GIVEN RECORDS:
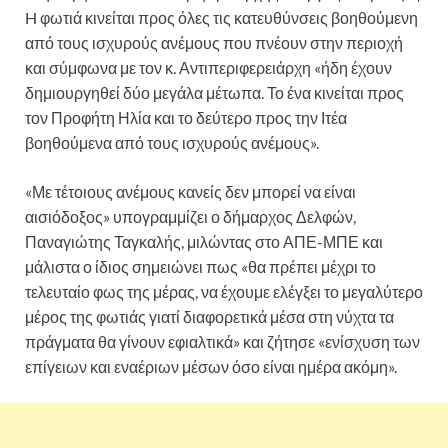
H φωτιά κινείται προς όλες τις κατευθύνσεις βοηθούμενη
από τους ισχυρούς ανέμους που πνέουν στην περιοχή
και σύμφωνα με τον κ. Αντιπεριφερειάρχη «ήδη έχουν
δημιουργηθεί δύο μεγάλα μέτωπα. Το ένα κινείται προς
τον Προφήτη Ηλία και το δεύτερο προς την Ιτέα
βοηθούμενα από τους ισχυρούς ανέμους».
«Με τέτοιους ανέμους κανείς δεν μπορεί να είναι
αισιόδοξος» υπογραμμίζει ο δήμαρχος Δελφών,
Παναγιώτης Ταγκαλής, μιλώντας στο ΑΠΕ-ΜΠΕ και
μάλιστα ο ίδιος σημειώνει πως «θα πρέπει μέχρι το
τελευταίο φως της μέρας, να έχουμε ελέγξει το μεγαλύτερο
μέρος της φωτιάς γιατί διαφορετικά μέσα στη νύχτα τα
πράγματα θα γίνουν εφιαλτικά» και ζήτησε «ενίσχυση των
επίγειων και εναέριων μέσων όσο είναι ημέρα ακόμη».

TASK GOAL:
Write out the records above exactly as they stand, leaving out every picture.

PROBLEM SOLUTION:
H φωτιά κινείται προς όλες τις κατευθύνσεις βοηθούμενη
από τους ισχυρούς ανέμους που πνέουν στην περιοχή
και σύμφωνα με τον κ. Αντιπεριφερειάρχη «ήδη έχουν
δημιουργηθεί δύο μεγάλα μέτωπα. Το ένα κινείται προς
τον Προφήτη Ηλία και το δεύτερο προς την Ιτέα
βοηθούμενα από τους ισχυρούς ανέμους».
«Με τέτοιους ανέμους κανείς δεν μπορεί να είναι
αισιόδοξος» υπογραμμίζει ο δήμαρχος Δελφών,
Παναγιώτης Ταγκαλής, μιλώντας στο ΑΠΕ-ΜΠΕ και
μάλιστα ο ίδιος σημειώνει πως «θα πρέπει μέχρι το
τελευταίο φως της μέρας, να έχουμε ελέγξει το μεγαλύτερο
μέρος της φωτιάς γιατί διαφορετικά μέσα στη νύχτα τα
πράγματα θα γίνουν εφιαλτικά» και ζήτησε «ενίσχυση των
επίγειων και εναέριων μέσων όσο είναι ημέρα ακόμη».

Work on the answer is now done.